Der Marathon

Nach 5 km bemerkte ich, dass ich den rechten Schuh zu fest geschnürt hatte. Nach 16 km bekam ich richtige Schmerzen am Spann, lockerte den Schuh etwas, doch diese Maßnahme kam zu spät. Doch ich sagte mir, dass mich das nicht aufhalten würde. Ich redete mir einfach ein, mich alle zehn Kilometer entscheiden zu können, ob ich weiterlaufen wollte oder nicht. Und das tat ich, ich entschied mich jede Stunde neu, die nächsten Kilometer noch mitzunehmen. Schließlich hatte ich ja bezahlt, und das Startgeld ist für einen Studentin nicht unbedingt erschwinglich. Mein Anhang (Mutter, Mitbewohner, Praktikums-Chefin und –Kollegen, Elixia-Mitglieder, Freunde) überraschten mich an allen möglichen Stellen mit ihrer Anwesenheit und gaben mir ständig neuen Auftrieb. Mein lieber Coach begleitete mich überall wo es ging mit dem Rad und gab mir ständig ein Elektolyt-Getränk, einen Riegel oder Magnesium. Bei km 27 kamen Rückenschmerzen dazu und ich beschloss, mich nur noch auf die Körperteile zu konzentrieren, die noch nicht weh taten. Ich freute mich jedes Mal darüber, wie viele das noch waren. Kurz vor km 39 dachte ich mir, dass die Schmerzen in den Füßen und im Rücken auch nicht schlimmer würden, wenn ich schneller laufen würde. Und so gab ich Gas. Als wir bei km 40 in den Olympiapark einbogen, überholte ich viele Läufer, die gehen musste. Und ich konnte noch ein wenig Tempo drauflegen. Ich fing an zu lachen, freute mich, es bald hinter mir zu haben, genoß es, von den Zuschauern angefeuert zu werden. Die letzten 500 m läuft man im Spalier und ich fühlte mich toll, war nur am grinsen. Nach dem großen Marathontor läuft man ins Olympiastadion ein. Dann sind es noch 300 m bis ins Ziel. Und ich rannte los und legte einen Endspurt ein. Im Ziel konnte ich nicht glauben, was ich sah: ich hatte nur 4:12 Stunden gebraucht und war der glücklichste Mensch der Welt. Ich liebte alles, hätte jeden Menschen umarmen können.
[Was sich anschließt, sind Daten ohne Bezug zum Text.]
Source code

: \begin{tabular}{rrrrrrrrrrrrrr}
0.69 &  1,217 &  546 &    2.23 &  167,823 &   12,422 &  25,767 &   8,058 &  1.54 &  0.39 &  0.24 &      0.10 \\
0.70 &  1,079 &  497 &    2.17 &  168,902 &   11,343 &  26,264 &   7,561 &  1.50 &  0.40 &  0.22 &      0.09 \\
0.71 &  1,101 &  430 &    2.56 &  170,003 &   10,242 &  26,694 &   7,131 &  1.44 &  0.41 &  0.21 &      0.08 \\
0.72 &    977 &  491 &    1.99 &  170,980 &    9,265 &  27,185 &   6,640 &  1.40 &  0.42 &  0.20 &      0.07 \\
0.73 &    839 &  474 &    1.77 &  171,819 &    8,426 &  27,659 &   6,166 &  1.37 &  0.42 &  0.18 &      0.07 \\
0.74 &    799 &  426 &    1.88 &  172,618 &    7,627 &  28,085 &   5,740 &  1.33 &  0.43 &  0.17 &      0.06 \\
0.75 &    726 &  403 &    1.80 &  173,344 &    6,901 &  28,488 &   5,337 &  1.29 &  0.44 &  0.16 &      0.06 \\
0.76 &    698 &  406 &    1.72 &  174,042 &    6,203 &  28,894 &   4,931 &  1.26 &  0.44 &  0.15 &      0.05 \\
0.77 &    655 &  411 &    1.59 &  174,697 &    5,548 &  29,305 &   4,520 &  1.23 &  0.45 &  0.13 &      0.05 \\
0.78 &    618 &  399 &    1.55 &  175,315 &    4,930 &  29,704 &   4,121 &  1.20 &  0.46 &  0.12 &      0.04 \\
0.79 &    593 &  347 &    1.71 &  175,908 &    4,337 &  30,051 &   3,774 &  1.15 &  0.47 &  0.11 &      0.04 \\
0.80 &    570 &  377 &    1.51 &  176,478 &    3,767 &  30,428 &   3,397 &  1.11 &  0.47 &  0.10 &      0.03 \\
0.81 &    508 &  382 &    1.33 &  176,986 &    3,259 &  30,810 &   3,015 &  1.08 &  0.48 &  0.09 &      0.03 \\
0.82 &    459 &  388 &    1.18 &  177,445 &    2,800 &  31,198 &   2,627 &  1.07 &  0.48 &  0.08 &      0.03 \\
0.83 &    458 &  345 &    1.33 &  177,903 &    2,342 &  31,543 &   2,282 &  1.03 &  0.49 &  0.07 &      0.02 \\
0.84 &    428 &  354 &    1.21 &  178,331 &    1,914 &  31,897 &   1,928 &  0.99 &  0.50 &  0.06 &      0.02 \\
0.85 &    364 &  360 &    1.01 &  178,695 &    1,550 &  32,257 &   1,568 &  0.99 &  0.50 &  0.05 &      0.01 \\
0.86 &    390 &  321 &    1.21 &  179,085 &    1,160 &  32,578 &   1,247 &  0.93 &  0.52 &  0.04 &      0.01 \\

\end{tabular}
Die Erfahrung des Marathons ist einzigartig. Und es wird nicht mein letzter gewesen sein. Denn ich habe gelernt, dass alles eine reine Kopfsache ist. Zu 70% läuft man einen Marathon mit dem Kopf. Du musst an dich glauben, dann hat dein Körper keine Chance mehr. Meine Knie sagen seitdem nichts mehr. Keine Schmerzen, nur leichter Muskelkater in den Oberschenkeln. Dieser Lauf hat mir bewiesen, dass jedermann in der Lage ist, alles zu erreichen, was er erreichen will. Er muss nur an sich glauben und hinter seiner Entscheidung stehen. Die Endorphin-Ausschüttung nach einem Marathon entschädigt für alles, was man vorher an Einschränkungen hin nehmen musste, um das Ziel Marathon nicht zu gefährden.